• [Work order] Show each line in the items below that contains the string "kann". Case counts, so only lines with that exact capitalization qualify.

• [Data provided]
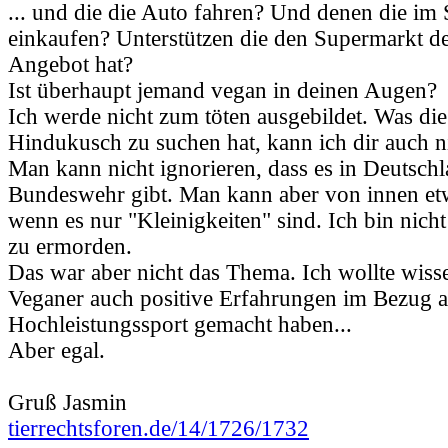
... und die die Auto fahren? Und denen die im
einkaufen? Unterstützen die den Supermarkt de
Angebot hat?
Ist überhaupt jemand vegan in deinen Augen?
Ich werde nicht zum töten ausgebildet. Was d
Hindukusch zu suchen hat, kann ich dir auch n
Man kann nicht ignorieren, dass es in Deutschl
Bundeswehr gibt. Man kann aber von innen etw
wenn es nur "Kleinigkeiten" sind. Ich bin nich
zu ermorden.
Das war aber nicht das Thema. Ich wollte wiss
Veganer auch positive Erfahrungen im Bezug a
Hochleistungssport gemacht haben...
Aber egal.
Gruß Jasmin
tierrechtsforen.de/14/1726/1732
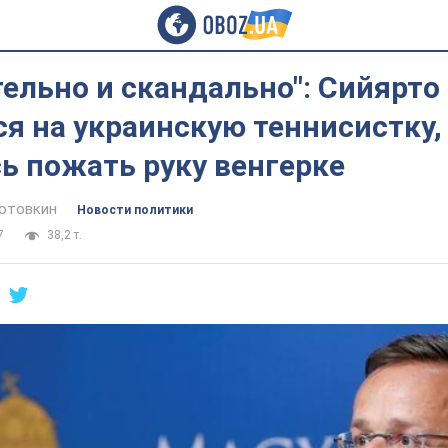
ельно и скандально": Сийярто
я на украинскую теннисистку,
ь пожать руку венгерке
отовкин
Новости политики
7
38,2 т.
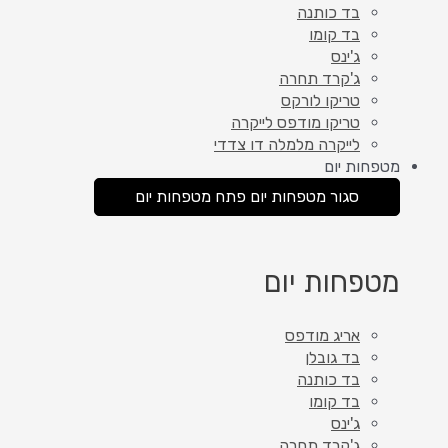
בד כותנה
בד קומו
ג'ינס
ג'קרד תחרה
טריקו לורקס
טריקו מודפס לייקרה
לייקרה מלמלה דו צדדי
מטפחות יום
סגור מטפחות יום
פתח מטפחות יום
מטפחות יום
אריג מודפס
בד גובלן
בד כותנה
בד קומו
ג'ינס
ג'קרד תחרה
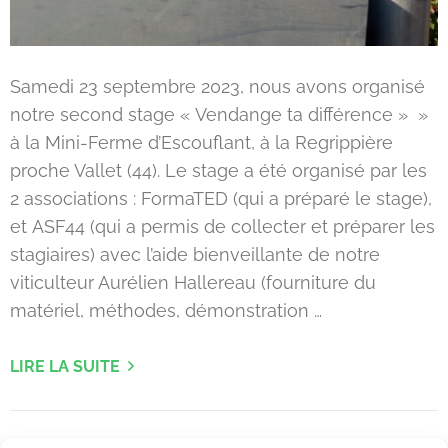
Samedi 23 septembre 2023, nous avons organisé
notre second stage « Vendange ta différence » »
à la Mini-Ferme d’Escouflant, à la Regrippière
proche Vallet (44). Le stage a été organisé par les
2 associations : FormaTED (qui a préparé le stage),
et ASF44 (qui a permis de collecter et préparer les
stagiaires) avec l’aide bienveillante de notre
viticulteur Aurélien Hallereau (fourniture du
matériel, méthodes, démonstration …
LIRE LA SUITE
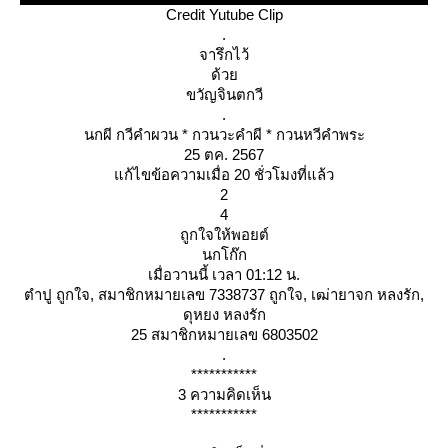
Credit Yutube Clip
.
จารึกไว้
ด้ว
ขวัญจินตกวี
.
นกผี กวีคำผวน * กวนวะคำผี * กวนหวีคำพระ
25 ตค. 2567
ก้ไขข้อความเมื่อ 20 ชั่วโมงที่แล้ว
2
4
ถูกใจให้พอยต์
นกโก๊ก
เมื่อวานนี้ เวลา 01:12 น.
ตำปู ถูกใจ, สมาชิกหมายเลข 7338737 ถูกใจ, เฒ่ายาจก หลงรัก,
ดุหยง หลงรัก
25 สมาชิกหมายเลข 6803502
.
***********
3 ความคิดเห็น
***********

• [Output below]
Hindukusch zu suchen hat, kann ich dir auch n
Man kann nicht ignorieren, dass es in Deutschl
Bundeswehr gibt. Man kann aber von innen etw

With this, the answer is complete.